Jetzt doch Impfzentren für Schweinegrippe in Graubünden

Die Bündner Behörden mussten ihre Impftaktik ändern. Anstelle der geplanten Impfungen bei Hausärzten ist eine solche nun vor allem in Impfzentren möglich. Wahrscheinlich wird die Impfkampagne am Donnerstag gestartet.

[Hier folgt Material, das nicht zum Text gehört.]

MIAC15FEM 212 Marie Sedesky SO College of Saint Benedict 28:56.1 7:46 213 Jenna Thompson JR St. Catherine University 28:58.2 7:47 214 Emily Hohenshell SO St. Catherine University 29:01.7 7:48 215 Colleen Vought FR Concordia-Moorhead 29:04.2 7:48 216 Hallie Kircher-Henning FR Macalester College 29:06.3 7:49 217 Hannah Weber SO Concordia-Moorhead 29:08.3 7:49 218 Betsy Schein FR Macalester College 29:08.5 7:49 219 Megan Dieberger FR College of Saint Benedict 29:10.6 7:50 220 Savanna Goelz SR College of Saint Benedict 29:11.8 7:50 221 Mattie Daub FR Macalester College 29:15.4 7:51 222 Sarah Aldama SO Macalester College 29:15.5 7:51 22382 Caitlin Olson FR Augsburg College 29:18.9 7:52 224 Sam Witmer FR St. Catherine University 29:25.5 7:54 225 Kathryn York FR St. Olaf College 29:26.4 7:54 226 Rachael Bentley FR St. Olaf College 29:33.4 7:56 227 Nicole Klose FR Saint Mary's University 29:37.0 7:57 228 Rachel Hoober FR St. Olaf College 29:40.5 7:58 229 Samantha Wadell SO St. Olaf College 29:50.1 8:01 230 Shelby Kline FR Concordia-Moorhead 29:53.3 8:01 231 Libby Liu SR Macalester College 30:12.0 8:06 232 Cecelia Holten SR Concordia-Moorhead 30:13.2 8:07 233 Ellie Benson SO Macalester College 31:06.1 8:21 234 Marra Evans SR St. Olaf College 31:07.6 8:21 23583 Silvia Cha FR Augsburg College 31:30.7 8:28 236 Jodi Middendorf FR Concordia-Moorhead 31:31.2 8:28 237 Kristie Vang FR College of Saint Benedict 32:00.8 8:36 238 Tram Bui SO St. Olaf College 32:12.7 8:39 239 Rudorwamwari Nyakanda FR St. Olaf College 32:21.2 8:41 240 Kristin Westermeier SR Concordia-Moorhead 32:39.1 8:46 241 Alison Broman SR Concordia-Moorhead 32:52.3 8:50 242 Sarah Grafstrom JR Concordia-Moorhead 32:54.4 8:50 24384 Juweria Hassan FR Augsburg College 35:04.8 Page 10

Die Zuständigen des Militärs informierten ausserdem darüber, dass alle gesunden Rekruten der Kaserne Chur über das Wochenende nach Hause reisen dürfen.

 

Weiter in der Sendung:

  • Grösserer Spielraum für Wolfsabschuss in den Kantonen
  • 500 Arbeitslose mehr im Kanton im Monat Oktober
  • Flums ein halbes Jahr nach Schliessung der Spinnerei Spörry

 

 

Beiträge

  • Deutlich mehr Arbeitslose in Graubünden

    Die Arbeitslosenquote ist in Graubünden im Oktober so stark angestiegen wie in keinem anderen Kanton, nämlich um 0,5 Prozent. 2091 Arbeitslose waren gemeldet. Laut Angaben des Kantons steigt die Arbeitslosenzahl im Oktober jedoch immer an, dafür seien saisonale Gründe verantwortlich.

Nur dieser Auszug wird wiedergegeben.